**The problem**
Retype, word for word, the line holding "Novels about" and every line below it to the end of the listing. Leave out the pictures.

**Material for the task**

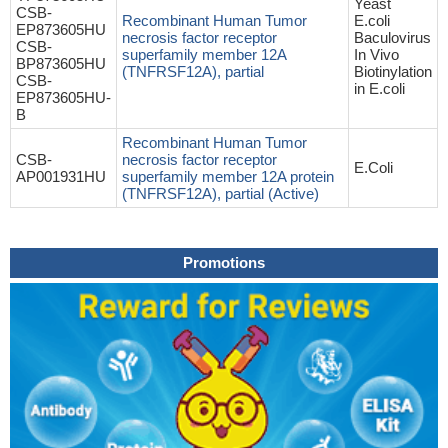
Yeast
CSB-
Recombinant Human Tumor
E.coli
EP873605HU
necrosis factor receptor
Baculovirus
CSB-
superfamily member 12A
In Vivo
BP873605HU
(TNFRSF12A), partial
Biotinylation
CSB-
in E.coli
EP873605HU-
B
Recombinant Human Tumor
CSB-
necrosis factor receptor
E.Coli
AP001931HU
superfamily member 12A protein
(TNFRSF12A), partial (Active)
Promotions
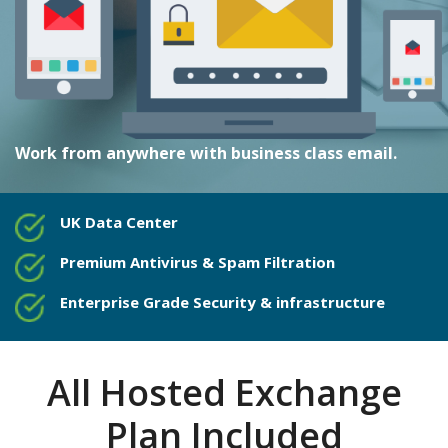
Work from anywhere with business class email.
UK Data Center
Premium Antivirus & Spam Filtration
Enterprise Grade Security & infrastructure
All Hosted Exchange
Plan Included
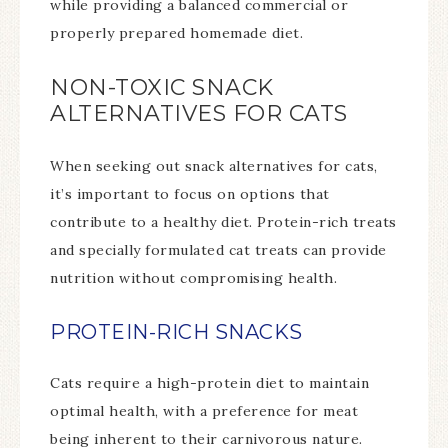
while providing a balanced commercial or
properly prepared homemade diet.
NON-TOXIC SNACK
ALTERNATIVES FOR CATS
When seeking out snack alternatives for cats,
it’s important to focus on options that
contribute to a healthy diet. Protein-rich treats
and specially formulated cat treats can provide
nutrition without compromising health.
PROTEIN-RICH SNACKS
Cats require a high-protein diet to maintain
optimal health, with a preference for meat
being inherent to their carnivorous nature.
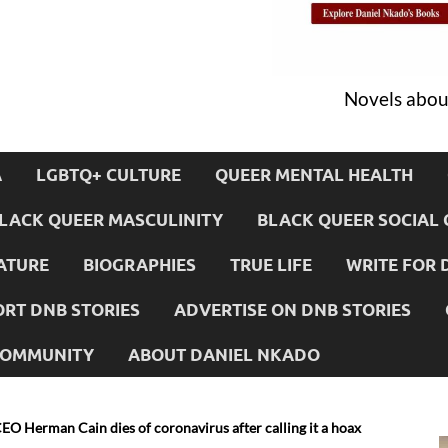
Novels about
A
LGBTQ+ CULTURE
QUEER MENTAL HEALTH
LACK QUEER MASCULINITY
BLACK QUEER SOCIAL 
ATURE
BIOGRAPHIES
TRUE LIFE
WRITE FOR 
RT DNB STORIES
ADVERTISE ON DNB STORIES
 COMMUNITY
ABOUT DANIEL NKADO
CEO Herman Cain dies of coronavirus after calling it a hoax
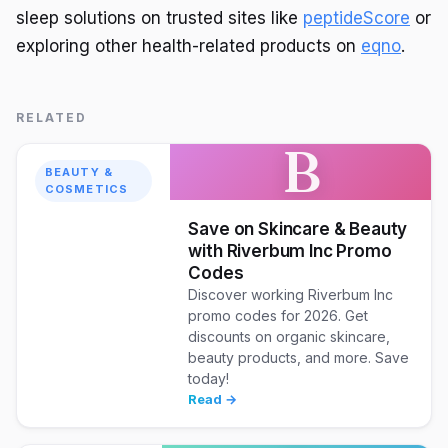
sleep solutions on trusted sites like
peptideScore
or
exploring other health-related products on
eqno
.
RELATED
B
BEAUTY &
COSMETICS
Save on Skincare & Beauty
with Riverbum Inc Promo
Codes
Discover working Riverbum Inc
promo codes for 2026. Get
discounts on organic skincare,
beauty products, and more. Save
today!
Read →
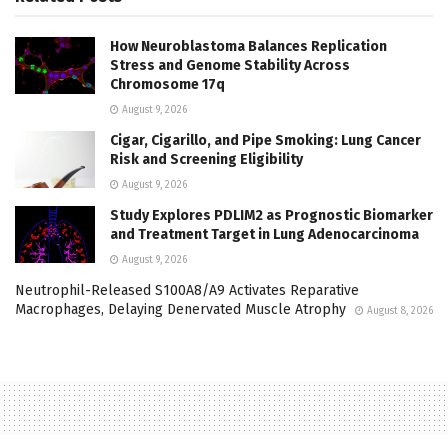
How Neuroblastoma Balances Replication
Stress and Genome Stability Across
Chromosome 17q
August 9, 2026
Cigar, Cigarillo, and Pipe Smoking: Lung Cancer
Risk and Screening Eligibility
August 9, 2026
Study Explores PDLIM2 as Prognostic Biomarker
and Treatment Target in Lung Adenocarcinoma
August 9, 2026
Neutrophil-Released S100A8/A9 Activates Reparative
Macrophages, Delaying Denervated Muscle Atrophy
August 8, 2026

**Response for this exercise**
Novels about
A
LGBTQ+ CULTURE
QUEER MENTAL HEALTH
LACK QUEER MASCULINITY
BLACK QUEER SOCIAL 
ATURE
BIOGRAPHIES
TRUE LIFE
WRITE FOR 
RT DNB STORIES
ADVERTISE ON DNB STORIES
 COMMUNITY
ABOUT DANIEL NKADO
CEO Herman Cain dies of coronavirus after calling it a hoax
sleep solutions on trusted sites like
peptideScore
or
exploring other health-related products on
eqno
.
RELATED
B
BEAUTY &
COSMETICS
Save on Skincare & Beauty
with Riverbum Inc Promo
Codes
Discover working Riverbum Inc
promo codes for 2026. Get
discounts on organic skincare,
beauty products, and more. Save
today!
Read →
How Neuroblastoma Balances Replication
Stress and Genome Stability Across
Chromosome 17q
August 9, 2026
Cigar, Cigarillo, and Pipe Smoking: Lung Cancer
Risk and Screening Eligibility
August 9, 2026
Study Explores PDLIM2 as Prognostic Biomarker
and Treatment Target in Lung Adenocarcinoma
August 9, 2026
Neutrophil-Released S100A8/A9 Activates Reparative
Macrophages, Delaying Denervated Muscle Atrophy
August 8, 2026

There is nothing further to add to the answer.